* [WORK INSTRUCTION]: Give the text read from each picture in these rows as a JSON list of strings, one string per line, with blank lines left out and the pictures themselves not included.
# # #
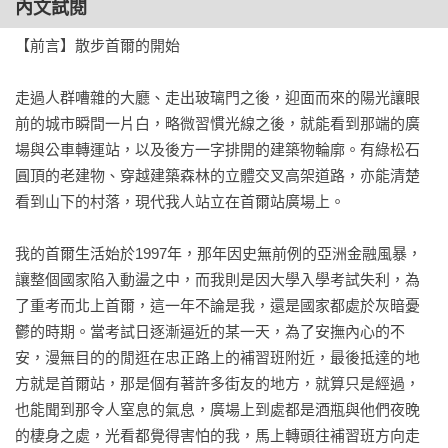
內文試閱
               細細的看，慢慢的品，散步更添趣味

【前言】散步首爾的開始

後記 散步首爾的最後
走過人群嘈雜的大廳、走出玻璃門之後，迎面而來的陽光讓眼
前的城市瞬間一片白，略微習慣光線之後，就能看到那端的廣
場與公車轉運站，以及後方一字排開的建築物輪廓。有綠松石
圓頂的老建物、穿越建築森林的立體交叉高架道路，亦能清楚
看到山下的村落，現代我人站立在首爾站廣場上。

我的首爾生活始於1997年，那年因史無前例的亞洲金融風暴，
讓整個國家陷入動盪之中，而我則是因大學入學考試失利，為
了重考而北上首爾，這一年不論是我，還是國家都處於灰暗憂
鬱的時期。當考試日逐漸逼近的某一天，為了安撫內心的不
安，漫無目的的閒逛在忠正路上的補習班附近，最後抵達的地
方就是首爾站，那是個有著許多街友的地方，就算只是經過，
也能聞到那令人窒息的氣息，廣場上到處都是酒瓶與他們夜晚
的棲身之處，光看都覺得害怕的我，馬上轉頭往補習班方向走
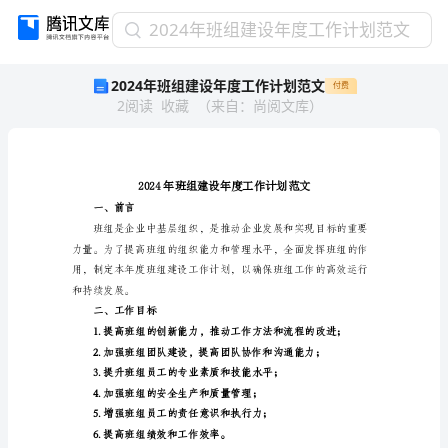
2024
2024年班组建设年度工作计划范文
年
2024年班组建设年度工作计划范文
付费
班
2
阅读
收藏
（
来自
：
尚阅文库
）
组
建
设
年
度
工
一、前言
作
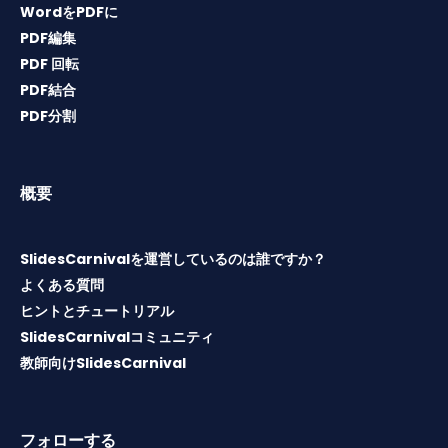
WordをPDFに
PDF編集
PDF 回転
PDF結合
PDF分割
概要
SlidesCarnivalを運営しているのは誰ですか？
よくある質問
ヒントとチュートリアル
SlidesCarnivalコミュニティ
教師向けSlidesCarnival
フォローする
# # #
* [YOUR RESPONSE]:
[
  "內文試閱",
  "               細細的看，慢慢的品，散步更添趣味",
  "【前言】散步首爾的開始",
  "後記 散步首爾的最後",
  "走過人群嘈雜的大廳、走出玻璃門之後，迎面而來的陽光讓眼",
  "前的城市瞬間一片白，略微習慣光線之後，就能看到那端的廣",
  "場與公車轉運站，以及後方一字排開的建築物輪廓。有綠松石",
  "圓頂的老建物、穿越建築森林的立體交叉高架道路，亦能清楚",
  "看到山下的村落，現代我人站立在首爾站廣場上。",
  "我的首爾生活始於1997年，那年因史無前例的亞洲金融風暴，",
  "讓整個國家陷入動盪之中，而我則是因大學入學考試失利，為",
  "了重考而北上首爾，這一年不論是我，還是國家都處於灰暗憂",
  "鬱的時期。當考試日逐漸逼近的某一天，為了安撫內心的不",
  "安，漫無目的的閒逛在忠正路上的補習班附近，最後抵達的地",
  "方就是首爾站，那是個有著許多街友的地方，就算只是經過，",
  "也能聞到那令人窒息的氣息，廣場上到處都是酒瓶與他們夜晚",
  "的棲身之處，光看都覺得害怕的我，馬上轉頭往補習班方向走",
  "2024",
  "2024年班组建设年度工作计划范文",
  "年",
  "2024年班组建设年度工作计划范文",
  "付费",
  "班",
  "2",
  "阅读",
  "收藏",
  "（",
  "来自",
  "：",
  "尚阅文库",
  "）",
  "组",
  "建",
  "设",
  "年",
  "度",
  "工",
  "一、前言",
  "作",
  "WordをPDFに",
  "PDF編集",
  "PDF 回転",
  "PDF結合",
  "PDF分割",
  "概要",
  "SlidesCarnivalを運営しているのは誰ですか？",
  "よくある質問",
  "ヒントとチュートリアル",
  "SlidesCarnivalコミュニティ",
  "教師向けSlidesCarnival",
  "フォローする"
]